The second part of the study will use the knowledge of movement characteristics to redesign the joystick. This can be done by suitable changes to its transfer function. One possible modification is that if, as the SOS Model suggests, there are two distinct phases of movement, then the isometric joystick could use different transfer functions for each phase of the movement, such as velocity control for the first phase, and position control for the second phase. While this might sound counter-intuitive, such a device might in fact have better overall performance. Once the modifications to the transfer function of the isometric joystick have been made, a second experiment will be carried out to compare the performance of the original and modified joysticks.
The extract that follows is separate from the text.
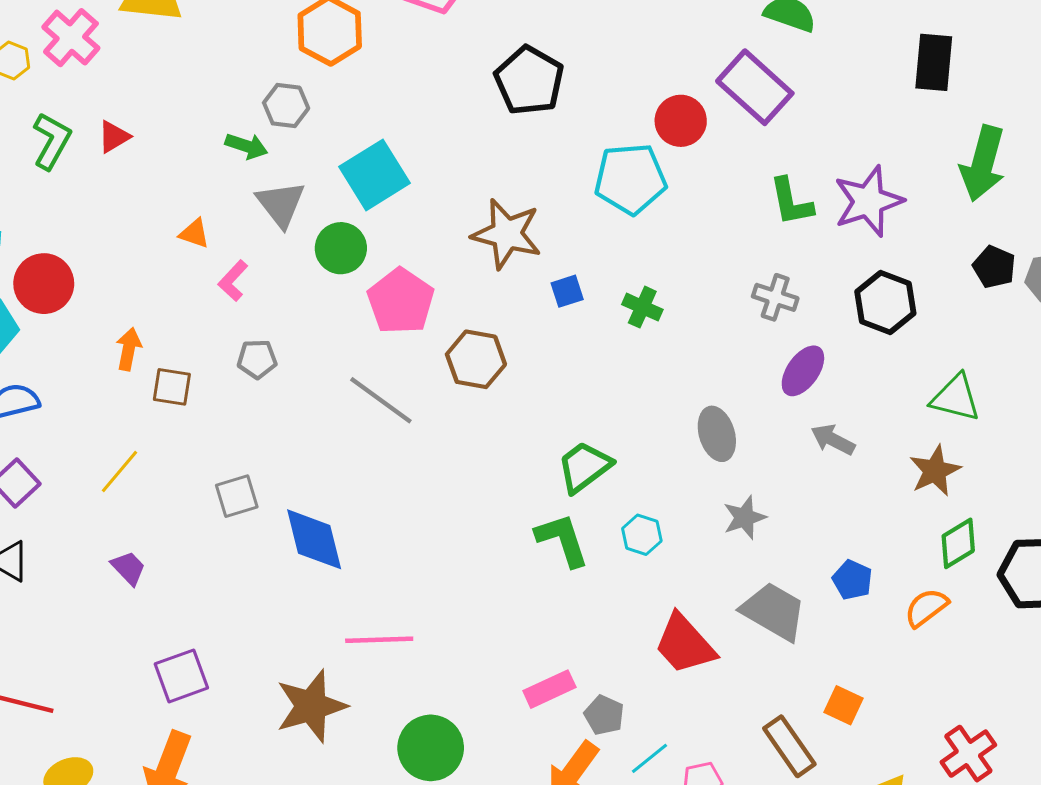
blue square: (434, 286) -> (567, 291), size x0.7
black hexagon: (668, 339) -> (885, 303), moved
CURRENT AND EXPECTED STATE OF RESEARCH

At the present time, the software for the first experiment is being tested, and the experimental protocol has been approved by the human subjects review board. I expect to have recruited subjects and started the first experiment by the beginning of November, and completed the analysis by mid December. By April, I expect to be close to the completion of the second phase of the study.

References

  1. S. K. Card, J. D. Mackinlay, G. G. Robertson (1990). The Design Space of Input Devices in Proceedings of ACM CHI'90 Conference on Human Factors in Computing Systems, pp. 117-124.
  2. Douglas, S. A., Mithal, A. K. (1994). The Effect of Reducing Homing Time on the Speed of a Finger-Controlled Isometric Pointing Device. in Human Factors in Computing Systems, CHI 94 Conference Proceedings, pp. 411 - 416.
  3. H. D. Jellinek, S. K. Card (1990) Powermice and User Performance. in Human Factors in Computing Systems, CHI 90 Conference Proceedings, pp. 213-220.
  4. MacKenzie, I. S. (1992). Fitts' Law as a Research and Design Tool in Human-Computer Interaction. Human-Computer Interaction, 7, pp. 91-139.
  5. D. E. Meyer, K. J. E. Smith, S. Kornblum, R. A. Abrams, C. E. Wright, Speed-Accuracy Tradeoffs in Aimed Movements: Toward a Theory of Rapid Voluntary Action. in Attention and Performance XIII, M. Jeanerod, Ed. Lawrence Erlbaum Associates, Hillsdale, New Jersey, 1990 pp. 173-226.
  6. Rutledge, J.D. and T. Selker. (1990) Force-to-Motion Functions for Pointing. in Human-Computer Interaction - INTERACT '90. Cambridge, U.K.,: North- Holland, Amsterdam.
  7. Walker, N., Meyer, D. E., Smelcer, J. B. (1993) Spa- tial and Temporal Characteristics of Rapid Cursor- Positioning Movements with Electromechanical Mice in Human-Computer Interaction. Human Factors, 35 (3), 431-458.